Bramachariya asks us to look for the Divine in everything. If we saw the Divine everywhere, there is no way we could hurt the earth knowingly through misuse and excess.
If practicing Aparigraha, or non-greed or hoarding, we are satisfied with what we have and allow the natural flow of the universe to be a part of our lives. We don’t hoard for fear we will not have enough, if we believe the Earth will provide for our needs. We don’t try to acquire what it is we do not truly need. Satya and Ahimsa, the first two tenets, can be used here again to evaluate what is actual need, and what is simply desire that could cause harm in the acquisition.
These 5 tenets are called the Yamas, or observances. These are part of the 10 ethical precepts in yoga, steps that are actually required, according to classical yoga as outlined by patanjali in 400 BC, before any asana is done. I just read them referred to as precepts for social discipline, which I like because it implies this is not just about US. When these guidelines are followed, we enter into a relationship with our fellow beings and the earth That is based on respect, a vow to constantly observe our actions (because we want to), and even a sense of devotion. We end up wanting to give back to the earth because of the recognition of what mother earth has given us.
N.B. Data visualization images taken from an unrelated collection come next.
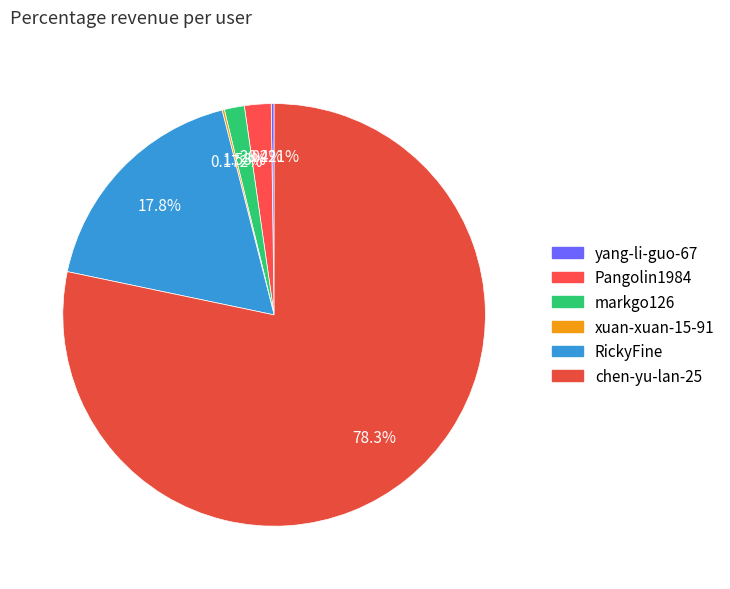

How many segments does this pie chart have?

6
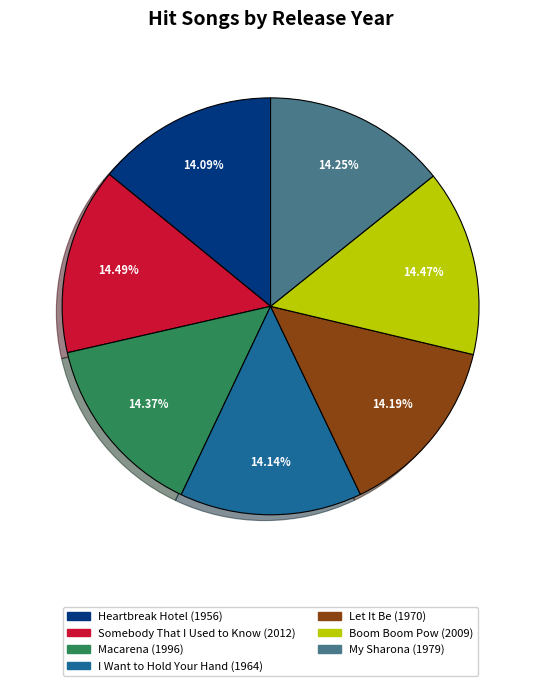

Is the sum of I Want to Hold Your Hand and Boom Boom Pow greater than half?

No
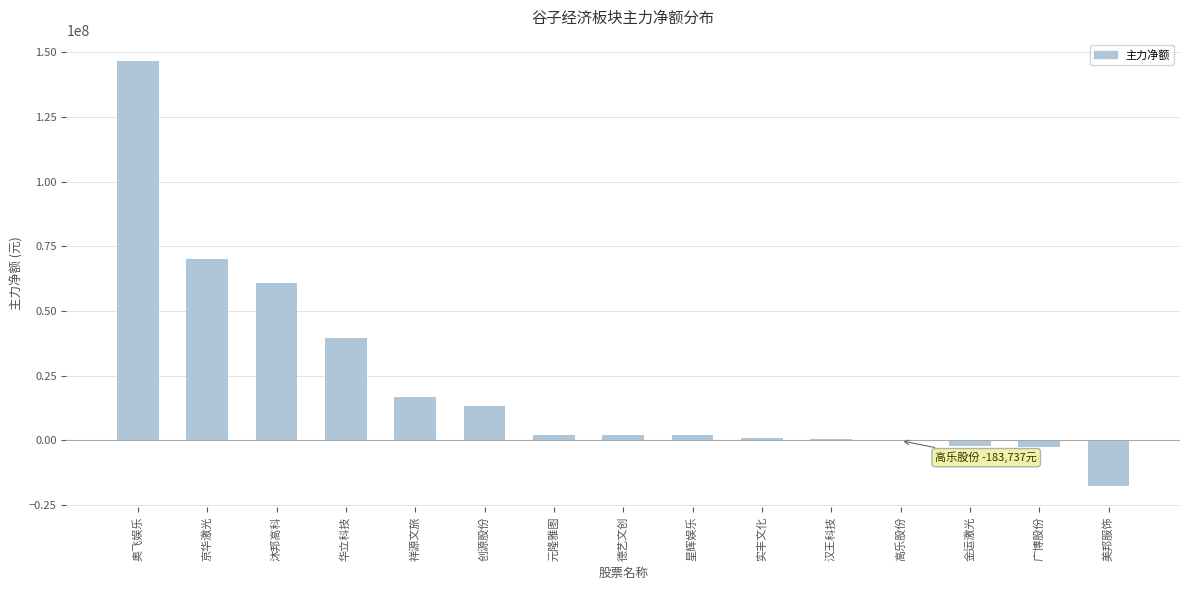

What is the change in value from 京华激光 to 沐邦高科?

-9152259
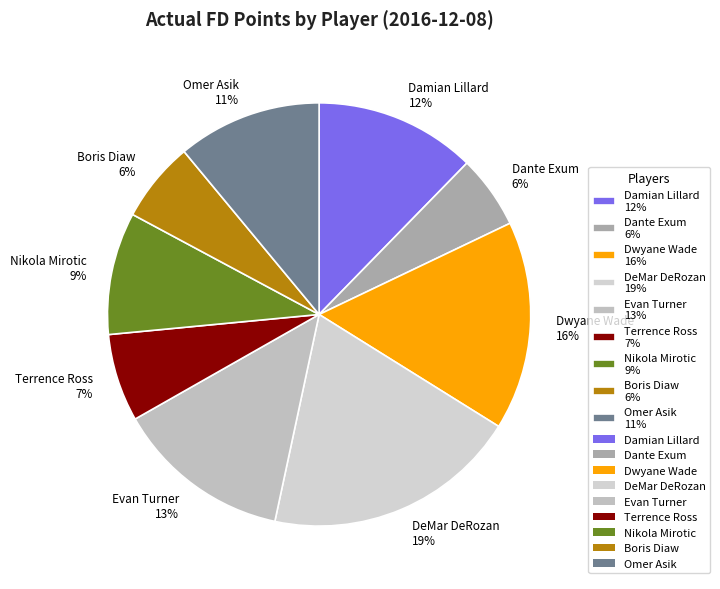

Count the number of slices in the pie.

9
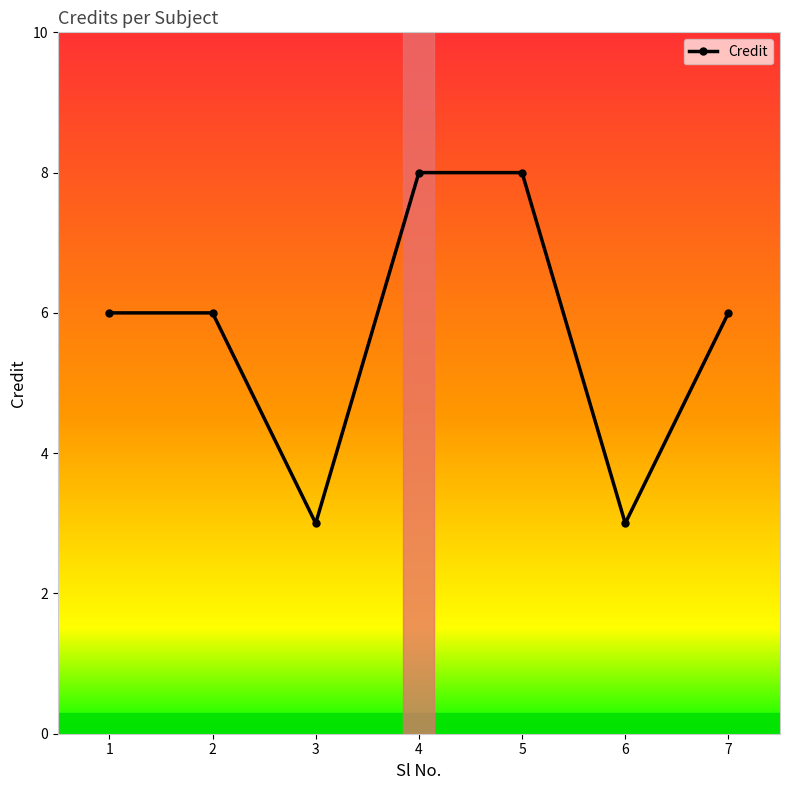

How many series are shown in this chart?

1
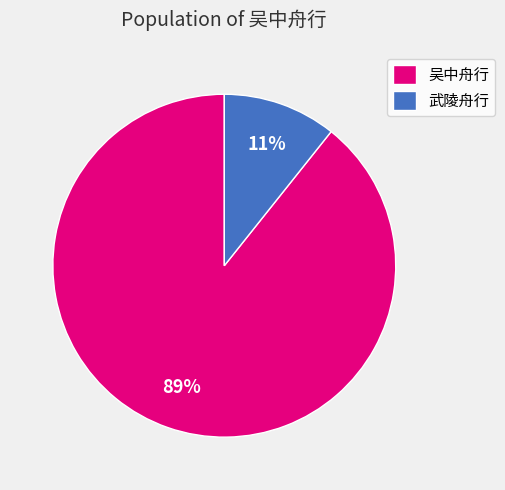

To the nearest percent, what percentage of the pie is 武陵舟行?

11%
So that was maybe too philosophical, and we can be more to the point. People who practice yoga are generally calmer, happier, better rested, and so will have a tendency to be more observant of their surroundings. They don’t have to spend a lot of energy being miserable, because they are not. And it does in fact take some energy to be miserable, does it not? But Back to our yoga practitioner, It takes an observant person, who can see what is best for the relationship with their surroundings and what is most harmonious, to help shift things, whether in their own household, or in the society at large. It is a harmonious relationship that appeals to the highly sensitive body, that doesn’t grate on the energetic body by feeling “wrong”, and satisfies the mental body as the thoughts are not disturbed by contradictory actions. And it is the strong desire for a harmonious relationship that helps positive change come about. Change that feeds and heals not only the earth, but also our own bodies and minds.
Even if we never read the texts that outline the Yamas, (for sale at the yoga loka booth) and even if we never heard them spoken about, as we continue to get more and more in touch with our bodies through the physical practices, the more these observances come to us, like an idea once heard and now remembered.
What created our bodies is the same force that created the earth. Keeping ourselves healthy means we will be able to honor and serve that force for a longer period of time. And the yogis say that the best way to burn karma quickly, is to be in service to others.